(Tarefa A): Liste todas as pessoas citadas pelo nome no texto sobre a Operação Lava Jato.
(Tarefa B): Retome o texto sobre a Operação Lava Jato a partir do ponto em que ele termina.

======== Texto de leitura

Em 2014, os serviços de inteligência dos Estados Unidos já tinham sido pegos com a boca na botija, espionando a então presidente Dilma e os contratos para exploração do pré-sal que estavam sendo preparados pela Petrobras. O então presidente dos Estados Unidos, Barak Obama, nunca negou as espionagens e, até onde se sabe, não pediu desculpas pela ação dos serviços de inteligência. Essa história, em detalhes, está registrada no documentário do diretor estadunidense Oliver Stone, intitulado Snowden. O documentário está disponível na Netflix.
Vale observar ainda que operações semelhantes à Lava Jato (ou mesmo seus desdobramentos) tiveram lugar na América do Sul, redundando em desorganização da economia desses países, criminalização de governantes populares, eleição de governos neoliberais ou mesmo em golpes de Estado, sempre sob o argumento do “combate à corrupção”.
Voltando a Moro e Dallagnol, nesses seis anos de Operação Lava Jato, eles passaram de figuras inexpressivas a estrelas do noticiário da mídia brasileira (TV Globo à frente). Só que agora estão às voltas para explicar o inexplicável.
Como se aliaram a integrantes do Departamento de Justiça dos Estados Unidos e a agentes do FBI contra empresas brasileiras? Como incriminaram e condenaram, sem provas, o ex-presidente Lula? Como agiram de maneira nitidamente partidária, uma vez que as condenações recaíram quase que exclusivamente sobre o PT e aliados, deixando de fora notórios corruptos do PSDB?
Apesar dessas questões já serem levantadas pelos advogados de Lula antes mesmo dele passar 580 dias na prisão, só agora ganharam ressonância.
Por mais de seis anos – março de 2014 é considerado o seu começo – a Operação Lava Jato mandou e desmandou no Brasil. Além do “combate à corrupção” ter sido transformado pela direita e pela mídia corporativa em problema número 1 do país, em nenhum dos Poderes houve quem se dispusesse a enfrentá-la.
A presidente Dilma Rousseff, com sua postura republicana, jamais interferiu ou tentou interferir nessas ações. No Congresso Nacional, a maioria dos integrantes, mais preocupada com as eleições que aconteceriam em poucos meses, não deu atenção ao assunto e, pelo lado do Judiciário, tudo parecia certo. Só que não.
As operações que tiveram início com a prisão, pela Polícia Federal, de um dono de posto de gasolina em Brasília (daí o nome Lava Jato) onde havia uma casa de câmbio utilizada para evadir divisas do país, rapidamente levou o Ministério Público Federal em Curitiba a criar uma equipe de procuradores para atuar no caso, sob o argumento de que já investigava um dos doleiros (Albert Youssef) envolvidos em transações com o dono do posto de gasolina.

================
======== Dados extraídos

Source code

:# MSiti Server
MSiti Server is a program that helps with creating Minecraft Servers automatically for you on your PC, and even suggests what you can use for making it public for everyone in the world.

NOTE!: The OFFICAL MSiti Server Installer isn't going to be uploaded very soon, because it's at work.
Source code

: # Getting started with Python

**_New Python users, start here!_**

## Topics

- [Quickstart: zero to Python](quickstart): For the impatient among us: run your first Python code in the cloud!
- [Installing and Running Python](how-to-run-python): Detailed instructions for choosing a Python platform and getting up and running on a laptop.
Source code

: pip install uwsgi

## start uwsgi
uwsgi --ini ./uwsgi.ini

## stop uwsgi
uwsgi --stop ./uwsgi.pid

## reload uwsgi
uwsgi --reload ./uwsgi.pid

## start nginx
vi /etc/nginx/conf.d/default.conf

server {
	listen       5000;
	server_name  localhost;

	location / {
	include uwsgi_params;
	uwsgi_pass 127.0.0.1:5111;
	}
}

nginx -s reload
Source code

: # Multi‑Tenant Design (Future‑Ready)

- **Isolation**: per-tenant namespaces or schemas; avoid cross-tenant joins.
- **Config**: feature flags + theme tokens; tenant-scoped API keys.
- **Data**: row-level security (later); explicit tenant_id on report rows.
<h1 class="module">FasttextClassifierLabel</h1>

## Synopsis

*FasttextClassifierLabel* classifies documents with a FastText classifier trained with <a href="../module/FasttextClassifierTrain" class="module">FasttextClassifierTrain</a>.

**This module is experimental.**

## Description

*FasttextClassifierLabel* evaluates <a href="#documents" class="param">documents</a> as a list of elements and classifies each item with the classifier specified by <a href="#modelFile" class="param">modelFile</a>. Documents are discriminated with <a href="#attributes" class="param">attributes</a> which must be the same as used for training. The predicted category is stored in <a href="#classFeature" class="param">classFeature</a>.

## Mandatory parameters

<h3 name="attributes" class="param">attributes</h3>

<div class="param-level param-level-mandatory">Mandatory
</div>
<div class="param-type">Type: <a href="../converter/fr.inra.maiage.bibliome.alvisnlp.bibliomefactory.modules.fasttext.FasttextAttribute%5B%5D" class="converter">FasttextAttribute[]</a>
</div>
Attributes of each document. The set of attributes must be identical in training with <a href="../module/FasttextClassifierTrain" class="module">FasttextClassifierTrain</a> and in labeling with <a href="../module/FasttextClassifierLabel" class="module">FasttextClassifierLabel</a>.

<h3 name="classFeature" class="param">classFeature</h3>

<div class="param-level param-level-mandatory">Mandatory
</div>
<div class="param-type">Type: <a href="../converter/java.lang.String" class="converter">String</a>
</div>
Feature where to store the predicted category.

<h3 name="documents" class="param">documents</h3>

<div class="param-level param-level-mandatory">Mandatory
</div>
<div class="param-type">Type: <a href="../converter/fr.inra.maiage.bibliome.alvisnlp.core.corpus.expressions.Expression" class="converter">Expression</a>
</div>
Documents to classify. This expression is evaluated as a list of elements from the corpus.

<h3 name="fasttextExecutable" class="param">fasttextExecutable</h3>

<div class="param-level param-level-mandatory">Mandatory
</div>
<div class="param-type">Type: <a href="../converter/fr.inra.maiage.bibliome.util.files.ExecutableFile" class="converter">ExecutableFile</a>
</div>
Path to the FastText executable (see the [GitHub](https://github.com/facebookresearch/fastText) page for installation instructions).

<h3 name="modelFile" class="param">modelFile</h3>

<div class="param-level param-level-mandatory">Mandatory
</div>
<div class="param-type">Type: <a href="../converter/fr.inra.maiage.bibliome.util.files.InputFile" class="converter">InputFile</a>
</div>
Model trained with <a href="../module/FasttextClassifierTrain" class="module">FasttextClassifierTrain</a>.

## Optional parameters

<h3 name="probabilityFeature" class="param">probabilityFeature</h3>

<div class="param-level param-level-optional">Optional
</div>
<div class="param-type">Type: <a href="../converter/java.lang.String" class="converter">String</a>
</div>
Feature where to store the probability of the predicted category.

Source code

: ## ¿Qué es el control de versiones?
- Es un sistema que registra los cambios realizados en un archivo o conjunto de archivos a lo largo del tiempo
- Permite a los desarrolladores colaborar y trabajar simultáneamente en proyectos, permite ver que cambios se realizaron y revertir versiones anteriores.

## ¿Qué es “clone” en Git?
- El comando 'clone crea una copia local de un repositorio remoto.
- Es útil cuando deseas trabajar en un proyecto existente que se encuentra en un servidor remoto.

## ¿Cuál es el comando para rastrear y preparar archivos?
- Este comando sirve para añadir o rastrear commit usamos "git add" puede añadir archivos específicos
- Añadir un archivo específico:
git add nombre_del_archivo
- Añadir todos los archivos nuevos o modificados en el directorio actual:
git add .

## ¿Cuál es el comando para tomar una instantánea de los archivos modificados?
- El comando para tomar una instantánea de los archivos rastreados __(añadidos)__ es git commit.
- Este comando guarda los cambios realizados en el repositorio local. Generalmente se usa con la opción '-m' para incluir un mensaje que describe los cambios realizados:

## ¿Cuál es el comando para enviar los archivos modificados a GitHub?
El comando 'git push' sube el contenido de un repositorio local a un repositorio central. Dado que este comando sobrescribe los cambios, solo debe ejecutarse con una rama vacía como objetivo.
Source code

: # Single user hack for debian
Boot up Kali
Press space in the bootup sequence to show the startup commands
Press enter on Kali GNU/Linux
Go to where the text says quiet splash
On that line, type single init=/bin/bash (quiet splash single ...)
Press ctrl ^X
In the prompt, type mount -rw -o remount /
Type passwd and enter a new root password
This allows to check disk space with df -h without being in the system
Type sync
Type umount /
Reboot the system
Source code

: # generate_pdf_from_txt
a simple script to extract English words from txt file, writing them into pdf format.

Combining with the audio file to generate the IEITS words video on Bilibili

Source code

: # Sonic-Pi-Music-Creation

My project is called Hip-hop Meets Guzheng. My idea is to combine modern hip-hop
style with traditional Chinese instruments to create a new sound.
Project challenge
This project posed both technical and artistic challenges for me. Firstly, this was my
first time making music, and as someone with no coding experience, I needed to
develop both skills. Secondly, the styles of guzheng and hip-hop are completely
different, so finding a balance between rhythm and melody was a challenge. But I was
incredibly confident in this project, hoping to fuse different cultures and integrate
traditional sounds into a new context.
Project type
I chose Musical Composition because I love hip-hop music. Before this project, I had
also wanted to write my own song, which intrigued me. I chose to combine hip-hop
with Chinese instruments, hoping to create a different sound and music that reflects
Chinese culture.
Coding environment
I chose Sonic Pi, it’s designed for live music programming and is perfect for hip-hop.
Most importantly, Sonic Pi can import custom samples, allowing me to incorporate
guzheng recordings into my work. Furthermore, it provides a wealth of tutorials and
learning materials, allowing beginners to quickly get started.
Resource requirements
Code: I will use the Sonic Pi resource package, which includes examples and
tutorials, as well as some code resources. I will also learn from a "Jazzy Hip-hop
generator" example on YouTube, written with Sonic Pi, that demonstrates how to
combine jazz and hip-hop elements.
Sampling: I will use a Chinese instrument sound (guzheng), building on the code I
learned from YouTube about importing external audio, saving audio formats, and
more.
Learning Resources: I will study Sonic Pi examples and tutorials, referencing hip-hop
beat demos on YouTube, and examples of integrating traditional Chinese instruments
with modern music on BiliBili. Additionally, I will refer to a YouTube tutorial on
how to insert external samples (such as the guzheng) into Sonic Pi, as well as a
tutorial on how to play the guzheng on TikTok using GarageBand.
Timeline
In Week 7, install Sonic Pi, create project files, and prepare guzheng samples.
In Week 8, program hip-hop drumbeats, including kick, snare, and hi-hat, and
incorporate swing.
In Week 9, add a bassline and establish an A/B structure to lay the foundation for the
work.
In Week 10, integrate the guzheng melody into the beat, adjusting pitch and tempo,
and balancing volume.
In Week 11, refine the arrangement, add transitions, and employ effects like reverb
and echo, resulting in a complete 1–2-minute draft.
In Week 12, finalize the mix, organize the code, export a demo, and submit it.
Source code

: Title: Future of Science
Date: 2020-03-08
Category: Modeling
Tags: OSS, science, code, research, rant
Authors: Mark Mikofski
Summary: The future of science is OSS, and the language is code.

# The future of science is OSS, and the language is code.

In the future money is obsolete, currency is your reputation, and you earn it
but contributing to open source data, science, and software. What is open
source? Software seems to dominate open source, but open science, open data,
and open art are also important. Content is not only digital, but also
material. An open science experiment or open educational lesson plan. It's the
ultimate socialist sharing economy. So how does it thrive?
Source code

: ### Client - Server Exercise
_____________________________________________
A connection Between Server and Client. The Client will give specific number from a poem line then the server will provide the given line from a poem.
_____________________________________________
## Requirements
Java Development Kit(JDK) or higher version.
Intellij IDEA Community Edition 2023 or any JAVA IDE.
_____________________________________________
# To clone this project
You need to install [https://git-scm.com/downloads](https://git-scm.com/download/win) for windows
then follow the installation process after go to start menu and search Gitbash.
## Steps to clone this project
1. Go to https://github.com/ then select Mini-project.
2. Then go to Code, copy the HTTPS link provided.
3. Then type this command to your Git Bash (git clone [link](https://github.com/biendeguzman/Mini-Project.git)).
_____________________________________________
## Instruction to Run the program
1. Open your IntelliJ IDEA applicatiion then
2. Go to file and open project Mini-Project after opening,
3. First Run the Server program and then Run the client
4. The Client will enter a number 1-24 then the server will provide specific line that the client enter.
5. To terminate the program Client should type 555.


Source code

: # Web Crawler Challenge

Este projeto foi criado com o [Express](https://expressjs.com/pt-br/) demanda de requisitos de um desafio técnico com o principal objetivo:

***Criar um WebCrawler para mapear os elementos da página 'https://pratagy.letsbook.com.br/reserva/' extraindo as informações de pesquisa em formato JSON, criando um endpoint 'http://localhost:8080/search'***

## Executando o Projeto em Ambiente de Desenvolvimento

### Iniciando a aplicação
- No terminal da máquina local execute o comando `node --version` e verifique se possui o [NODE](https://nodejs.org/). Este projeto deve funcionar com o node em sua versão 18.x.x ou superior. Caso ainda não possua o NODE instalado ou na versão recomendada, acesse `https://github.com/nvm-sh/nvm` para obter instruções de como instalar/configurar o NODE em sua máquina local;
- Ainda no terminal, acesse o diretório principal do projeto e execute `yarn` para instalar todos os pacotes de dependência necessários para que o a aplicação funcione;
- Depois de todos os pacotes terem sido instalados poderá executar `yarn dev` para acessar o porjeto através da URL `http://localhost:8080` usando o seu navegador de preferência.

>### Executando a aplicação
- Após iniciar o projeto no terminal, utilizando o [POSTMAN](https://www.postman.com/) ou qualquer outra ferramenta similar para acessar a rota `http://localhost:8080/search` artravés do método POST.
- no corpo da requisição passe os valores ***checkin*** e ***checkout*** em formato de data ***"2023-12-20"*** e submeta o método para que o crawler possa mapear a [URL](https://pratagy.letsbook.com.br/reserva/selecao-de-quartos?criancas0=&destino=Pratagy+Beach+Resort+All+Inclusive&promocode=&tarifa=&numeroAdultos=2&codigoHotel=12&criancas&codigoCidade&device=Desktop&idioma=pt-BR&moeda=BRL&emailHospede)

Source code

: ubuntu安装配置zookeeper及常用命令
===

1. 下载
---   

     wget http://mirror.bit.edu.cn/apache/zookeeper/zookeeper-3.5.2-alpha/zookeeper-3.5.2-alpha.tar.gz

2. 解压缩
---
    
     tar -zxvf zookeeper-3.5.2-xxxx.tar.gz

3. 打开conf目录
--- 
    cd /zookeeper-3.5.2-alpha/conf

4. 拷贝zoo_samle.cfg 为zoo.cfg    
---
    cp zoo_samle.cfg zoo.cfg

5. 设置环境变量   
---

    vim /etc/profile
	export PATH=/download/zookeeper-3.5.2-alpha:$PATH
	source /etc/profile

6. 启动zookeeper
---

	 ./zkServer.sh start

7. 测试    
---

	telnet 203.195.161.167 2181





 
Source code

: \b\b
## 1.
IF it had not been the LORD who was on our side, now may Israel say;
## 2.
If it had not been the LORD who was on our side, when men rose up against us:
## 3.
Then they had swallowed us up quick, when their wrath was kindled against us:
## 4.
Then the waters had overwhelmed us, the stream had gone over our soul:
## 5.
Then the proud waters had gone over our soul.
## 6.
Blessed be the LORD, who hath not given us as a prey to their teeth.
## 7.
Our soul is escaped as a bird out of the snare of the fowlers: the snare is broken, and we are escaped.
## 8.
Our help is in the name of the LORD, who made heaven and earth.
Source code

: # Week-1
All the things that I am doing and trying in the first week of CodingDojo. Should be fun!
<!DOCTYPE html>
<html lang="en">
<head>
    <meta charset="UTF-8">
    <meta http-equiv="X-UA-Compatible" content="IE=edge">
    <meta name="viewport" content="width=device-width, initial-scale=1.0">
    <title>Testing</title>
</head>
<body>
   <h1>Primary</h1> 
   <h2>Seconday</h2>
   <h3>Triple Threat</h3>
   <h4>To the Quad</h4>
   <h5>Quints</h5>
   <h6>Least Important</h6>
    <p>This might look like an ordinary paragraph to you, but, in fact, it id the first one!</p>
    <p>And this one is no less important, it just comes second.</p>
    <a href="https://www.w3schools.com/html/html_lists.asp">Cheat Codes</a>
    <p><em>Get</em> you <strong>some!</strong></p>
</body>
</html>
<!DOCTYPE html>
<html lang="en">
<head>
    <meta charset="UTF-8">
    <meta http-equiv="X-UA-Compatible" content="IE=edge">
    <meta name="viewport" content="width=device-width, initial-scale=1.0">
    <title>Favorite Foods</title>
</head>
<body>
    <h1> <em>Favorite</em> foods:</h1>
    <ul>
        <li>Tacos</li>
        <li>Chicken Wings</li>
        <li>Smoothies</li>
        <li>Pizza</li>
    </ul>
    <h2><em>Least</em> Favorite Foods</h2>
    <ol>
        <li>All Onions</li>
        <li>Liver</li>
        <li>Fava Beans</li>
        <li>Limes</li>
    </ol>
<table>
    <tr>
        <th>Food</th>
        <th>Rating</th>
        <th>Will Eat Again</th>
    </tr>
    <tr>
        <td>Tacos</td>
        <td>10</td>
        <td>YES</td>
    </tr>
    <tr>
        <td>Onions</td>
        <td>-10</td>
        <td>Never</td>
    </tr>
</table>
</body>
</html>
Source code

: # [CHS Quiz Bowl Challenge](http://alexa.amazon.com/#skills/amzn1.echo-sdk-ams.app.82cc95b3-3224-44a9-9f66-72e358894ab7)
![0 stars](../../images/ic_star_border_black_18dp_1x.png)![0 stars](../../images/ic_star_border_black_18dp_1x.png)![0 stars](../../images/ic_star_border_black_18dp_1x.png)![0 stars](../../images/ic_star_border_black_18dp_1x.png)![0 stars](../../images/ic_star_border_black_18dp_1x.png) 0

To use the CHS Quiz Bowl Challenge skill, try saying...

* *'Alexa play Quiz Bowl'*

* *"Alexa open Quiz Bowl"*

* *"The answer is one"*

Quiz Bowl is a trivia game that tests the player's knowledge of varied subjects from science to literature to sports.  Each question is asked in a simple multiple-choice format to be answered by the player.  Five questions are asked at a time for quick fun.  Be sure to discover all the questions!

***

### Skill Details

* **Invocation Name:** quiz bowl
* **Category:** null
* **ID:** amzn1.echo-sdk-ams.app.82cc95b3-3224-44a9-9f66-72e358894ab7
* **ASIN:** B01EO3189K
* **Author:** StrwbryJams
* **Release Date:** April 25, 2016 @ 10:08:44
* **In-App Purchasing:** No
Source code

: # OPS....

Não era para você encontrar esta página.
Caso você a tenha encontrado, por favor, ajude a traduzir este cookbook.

================

(Resposta final A):
Dilma Rousseff
Barak Obama
Oliver Stone
Moro
Dallagnol
Lula
Albert Youssef

(Resposta final B):
Numa história que ainda precisa ser devidamente esclarecida, uma investigação que deveria ter ficado em Brasília foi parar na capital do Paraná. Mais ainda: a descoberta de que Yousseff havia dado de presente uma Land Rover para um ex-diretor da Petrobras, Paulo Roberto Costa, jogou a empresa no olho do furacão.
Num passe de mágica, os procuradores em Curitiba, chefiados por Dallagnol, começaram a buscar, de todas as formas, um elo entre a corrupção de diretores da Petrobras e o ex-presidente Lula. Nenhum outro presidente lhes pareceu suspeito. Moro, aliás, foi contra investigar Fernando Henrique Cardoso, para não “melindrar apoio importante”.
Um mês e pouco depois, a operação já contava 30 pessoas presas e 46 indiciadas pelos crimes de formação de organização criminosa, crimes contra o sistema financeiro nacional, falsidade ideológica e lavagem de dinheiro. Nas 71 operações acontecidas desde então, mais de 100 pessoas foram presas e quase o mesmo número condenadas.
Os processos contra os acusados, o tempo em que ficavam presos sem julgamento, as condições em que eram mantidos encarcerados, nada disso parecia importar para a Justiça brasileira e muito menos para a mídia. Enquanto isso, vazamentos, cujo timing político era nitidamente calculado, foram fundamentais para impedir, em março de 2016, que Lula se tornasse chefe da Casa Civil de Dilma, e, em 2018, contribuíram para torpedear a candidatura do petista Fernando Haddad à presidência da República.
Ninguém, obviamente, é contra o combate à corrupção. Mas o que chama atenção é que a Lava Jato não combateu a corrupção. O que ela combateu foi o PT, a democracia, as principais empresas brasileiras e a soberania do país. Uma das primeiras medidas econômicas aprovadas pelo Congresso Nacional, depois do golpe contra Dilma e da posse do ilegítimo Michel Temer, foi um projeto do senador tucano José Serra (SP), alterando a legislação sobre o pré-sal brasileiro, a fim de beneficiar as empresas multinacionais.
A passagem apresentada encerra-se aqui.